The aaaModLR and aaaSessionLR managed objects can be queried by class or by distinguished name (DN). A class query provides all the log records for the whole fabric. All aaaModLR records for the whole fabric are available from the GUI at the Fabric > Inventory > POD > History > Audit Log section, The Cisco APIC GUI History > Audit Log options enable viewing event logs for a specific object identified in the GUI.

The standard syslog, callhome, REST query, and CLI export mechanisms are fully supported for aaaModLR and aaaSessionLR managed object query data. There is no default policy to export this data.
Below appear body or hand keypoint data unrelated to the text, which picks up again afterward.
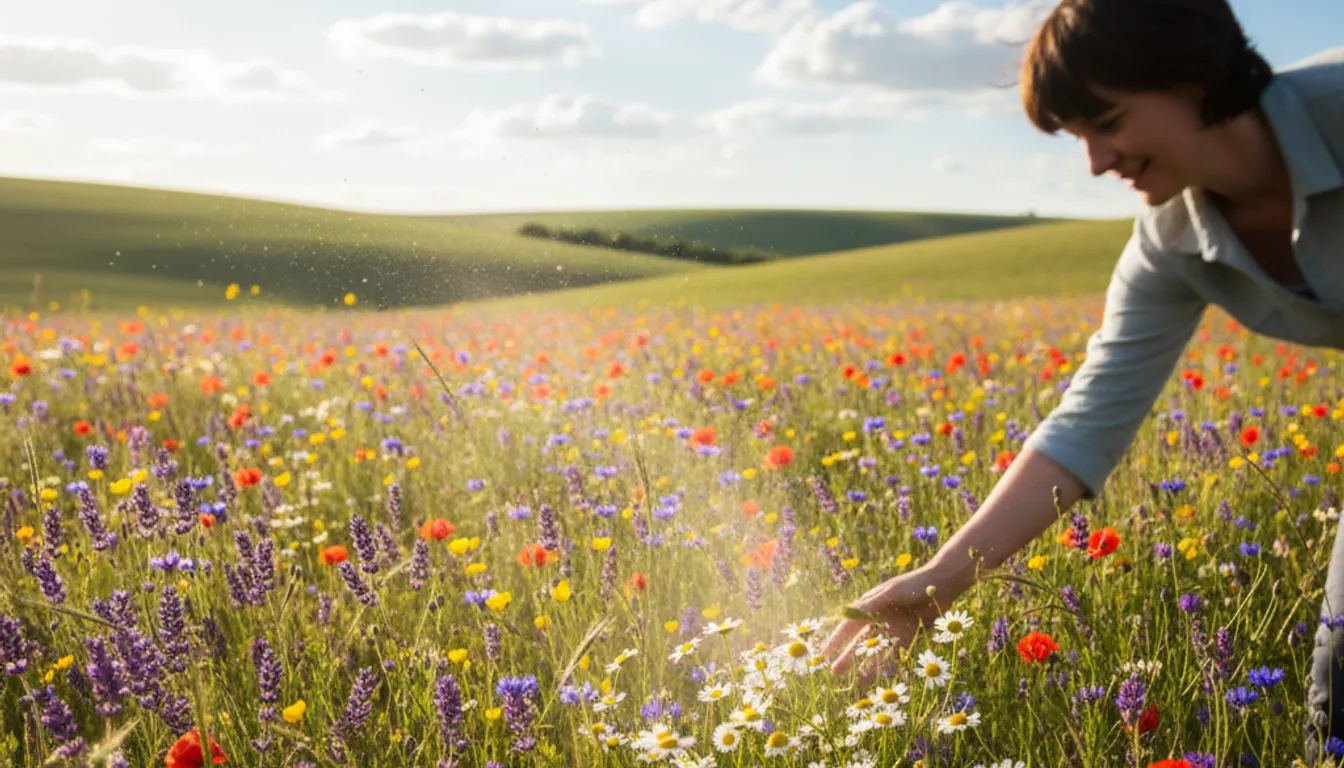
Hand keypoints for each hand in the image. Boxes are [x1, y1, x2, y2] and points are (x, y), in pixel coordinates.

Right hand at [820, 564, 961, 681]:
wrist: (944, 585)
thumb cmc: (915, 584)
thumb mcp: (891, 592)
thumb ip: (871, 604)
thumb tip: (848, 612)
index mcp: (870, 604)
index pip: (848, 624)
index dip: (836, 639)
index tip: (824, 653)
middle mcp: (879, 618)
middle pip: (859, 640)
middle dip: (847, 656)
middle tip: (834, 672)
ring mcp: (894, 628)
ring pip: (875, 650)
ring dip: (864, 664)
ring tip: (853, 679)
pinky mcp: (909, 636)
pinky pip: (894, 652)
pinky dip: (886, 663)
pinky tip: (877, 675)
There are no pre-configured queries in the Cisco APIC that report on aggregations of data across a set of objects or for the entire system. A fabric administrator can configure export policies that periodically export aaaModLR and aaaSessionLR query data to a syslog server. Exported data can be archived periodically and used to generate custom reports from portions of the system or across the entire set of system logs.
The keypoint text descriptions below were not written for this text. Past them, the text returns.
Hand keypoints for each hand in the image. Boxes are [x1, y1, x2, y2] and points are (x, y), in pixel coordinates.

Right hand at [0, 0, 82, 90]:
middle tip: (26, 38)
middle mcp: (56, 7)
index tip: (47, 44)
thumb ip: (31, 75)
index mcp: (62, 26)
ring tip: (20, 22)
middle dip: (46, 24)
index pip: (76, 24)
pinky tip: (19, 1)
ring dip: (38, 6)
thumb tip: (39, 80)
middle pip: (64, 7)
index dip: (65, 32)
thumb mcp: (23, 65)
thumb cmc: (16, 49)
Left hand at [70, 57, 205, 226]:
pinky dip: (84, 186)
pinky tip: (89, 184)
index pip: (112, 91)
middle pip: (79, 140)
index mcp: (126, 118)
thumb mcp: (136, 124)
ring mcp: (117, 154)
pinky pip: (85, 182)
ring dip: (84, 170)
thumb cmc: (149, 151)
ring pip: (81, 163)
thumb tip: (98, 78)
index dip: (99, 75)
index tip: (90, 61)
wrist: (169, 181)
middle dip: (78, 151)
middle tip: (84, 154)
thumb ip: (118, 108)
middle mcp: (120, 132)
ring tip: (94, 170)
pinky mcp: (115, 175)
Routed Connectivity to External Networks as a Shared Service Billing and Statistics

The Cisco Application Policy Infrastructure Controller (APIC) can be configured to collect byte count and packet count billing statistics from a port configured for routed connectivity to external networks as a shared service. The external networks are represented as external L3Out endpoint group (l3extInstP managed object) in Cisco Application Centric Infrastructure (ACI). Any EPG in any tenant can share an external L3Out EPG for routed connectivity to external networks. Billing statistics can be collected for each EPG in any tenant that uses an external L3Out EPG as a shared service. The leaf switch where the external L3Out EPG is provisioned forwards the billing statistics to the Cisco APIC where they are aggregated. Accounting policies can be configured to export these billing statics periodically to a server.